I had a BBM conversation this week with the lovely
Angi this week regarding the crazy-ass thoughts that go through my brain. When I use the term "conversation" what I really mean is that I typed novel'esque BBM's, and she listened to the craziness. I'm a nut-case sometimes, but talking (or typing) about it makes me feel a lot better.
Here's a synopsis of things that were discussed:
- I dropped quite a few pounds during the summer, despite being injured and being unable to do very little physical activity.
- The reason? I really paid attention to what I was eating.
- I suffer from "I just burned 345308 calories, so I can eat 10 poutines" mentality, which undoes all the calories I just burned.
- Now that my shoulder is allowing me to workout like I used to, I'm cheating a lot more as a result of the "I just burned 345308 calories, so I can eat 10 poutines" syndrome. I think I might just stop tracking the calories I burn during exercise. That might work for me.
- Weight Watchers, while being the reason I was successful at weight loss, has made me a psycho. I wish I could undo that. I hate thinking about food all the time.
I'm not sure what the point of this post is, or if there even is one. My head is all over the place lately in regards to blogging, health, fitness and life.

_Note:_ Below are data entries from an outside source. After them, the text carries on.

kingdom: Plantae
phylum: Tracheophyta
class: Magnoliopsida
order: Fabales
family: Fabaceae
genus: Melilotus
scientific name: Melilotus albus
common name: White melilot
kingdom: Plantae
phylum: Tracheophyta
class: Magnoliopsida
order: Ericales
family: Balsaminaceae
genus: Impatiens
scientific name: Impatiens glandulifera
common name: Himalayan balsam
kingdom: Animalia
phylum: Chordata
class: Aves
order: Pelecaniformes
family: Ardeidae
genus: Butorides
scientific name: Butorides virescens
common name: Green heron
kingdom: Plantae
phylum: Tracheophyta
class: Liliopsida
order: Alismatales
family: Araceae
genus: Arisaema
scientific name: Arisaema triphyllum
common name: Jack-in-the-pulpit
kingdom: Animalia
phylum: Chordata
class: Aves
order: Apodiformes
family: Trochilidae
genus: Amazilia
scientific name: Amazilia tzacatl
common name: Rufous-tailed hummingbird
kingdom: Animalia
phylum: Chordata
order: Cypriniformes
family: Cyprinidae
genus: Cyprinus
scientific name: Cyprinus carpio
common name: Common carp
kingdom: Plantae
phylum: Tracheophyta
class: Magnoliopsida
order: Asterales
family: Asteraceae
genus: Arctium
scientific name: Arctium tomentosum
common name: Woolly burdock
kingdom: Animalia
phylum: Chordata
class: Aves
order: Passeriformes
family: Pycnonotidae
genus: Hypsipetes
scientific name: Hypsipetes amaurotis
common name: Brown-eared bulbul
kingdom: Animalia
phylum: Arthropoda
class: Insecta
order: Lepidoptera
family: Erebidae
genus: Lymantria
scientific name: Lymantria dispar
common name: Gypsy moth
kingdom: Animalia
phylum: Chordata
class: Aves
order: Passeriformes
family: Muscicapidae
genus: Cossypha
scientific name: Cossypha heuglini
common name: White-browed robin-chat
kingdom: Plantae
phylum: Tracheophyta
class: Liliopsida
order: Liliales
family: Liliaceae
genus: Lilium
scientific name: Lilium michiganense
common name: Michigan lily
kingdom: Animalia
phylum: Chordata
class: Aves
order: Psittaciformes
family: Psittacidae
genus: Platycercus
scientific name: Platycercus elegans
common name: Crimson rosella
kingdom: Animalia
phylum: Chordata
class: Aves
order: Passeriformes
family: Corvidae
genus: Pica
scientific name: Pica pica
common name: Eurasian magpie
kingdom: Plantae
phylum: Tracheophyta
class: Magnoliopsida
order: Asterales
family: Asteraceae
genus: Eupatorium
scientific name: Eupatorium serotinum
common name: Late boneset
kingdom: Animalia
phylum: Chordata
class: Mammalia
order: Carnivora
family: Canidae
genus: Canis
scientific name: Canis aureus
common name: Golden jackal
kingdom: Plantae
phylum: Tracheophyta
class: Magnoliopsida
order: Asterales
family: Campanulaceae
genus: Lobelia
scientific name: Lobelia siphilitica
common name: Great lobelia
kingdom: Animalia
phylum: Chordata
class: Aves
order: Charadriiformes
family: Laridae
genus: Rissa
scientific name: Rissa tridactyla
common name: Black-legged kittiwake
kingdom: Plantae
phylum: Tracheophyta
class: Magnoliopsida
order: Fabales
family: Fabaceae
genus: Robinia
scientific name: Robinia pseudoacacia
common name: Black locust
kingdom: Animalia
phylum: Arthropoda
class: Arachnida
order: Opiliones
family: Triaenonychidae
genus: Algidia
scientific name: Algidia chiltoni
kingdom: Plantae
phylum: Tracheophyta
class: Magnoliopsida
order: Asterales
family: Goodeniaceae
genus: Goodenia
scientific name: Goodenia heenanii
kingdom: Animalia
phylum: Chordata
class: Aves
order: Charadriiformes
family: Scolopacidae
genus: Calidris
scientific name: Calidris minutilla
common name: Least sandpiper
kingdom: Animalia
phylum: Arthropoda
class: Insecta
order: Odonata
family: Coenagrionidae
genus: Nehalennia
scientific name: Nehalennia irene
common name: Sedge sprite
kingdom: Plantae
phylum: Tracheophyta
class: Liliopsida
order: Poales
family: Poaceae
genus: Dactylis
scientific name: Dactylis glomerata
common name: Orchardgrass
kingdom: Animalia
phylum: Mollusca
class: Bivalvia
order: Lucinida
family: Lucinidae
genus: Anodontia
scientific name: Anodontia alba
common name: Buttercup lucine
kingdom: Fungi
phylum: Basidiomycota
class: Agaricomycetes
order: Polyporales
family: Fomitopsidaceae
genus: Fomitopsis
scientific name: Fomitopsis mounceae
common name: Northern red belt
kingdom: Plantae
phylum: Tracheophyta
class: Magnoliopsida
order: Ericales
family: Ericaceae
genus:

I did something a little drastic this week, and stopped reading (cold turkey style) all the big blogs that drive me batty. I would get so angry reading some of them, and even more angry reading the comments. People worship these women, and for the life of me I can't figure out why. Oddly enough, I feel a lot better not reading them.
And after spilling my guts in this not so well-composed blog post, I feel a lot better too.
I just need to relax about stuff, and continue to figure out what works for me. I think I'm doing okay, as I've kept the majority of my weight off for almost 7 years. I think I'll be just fine.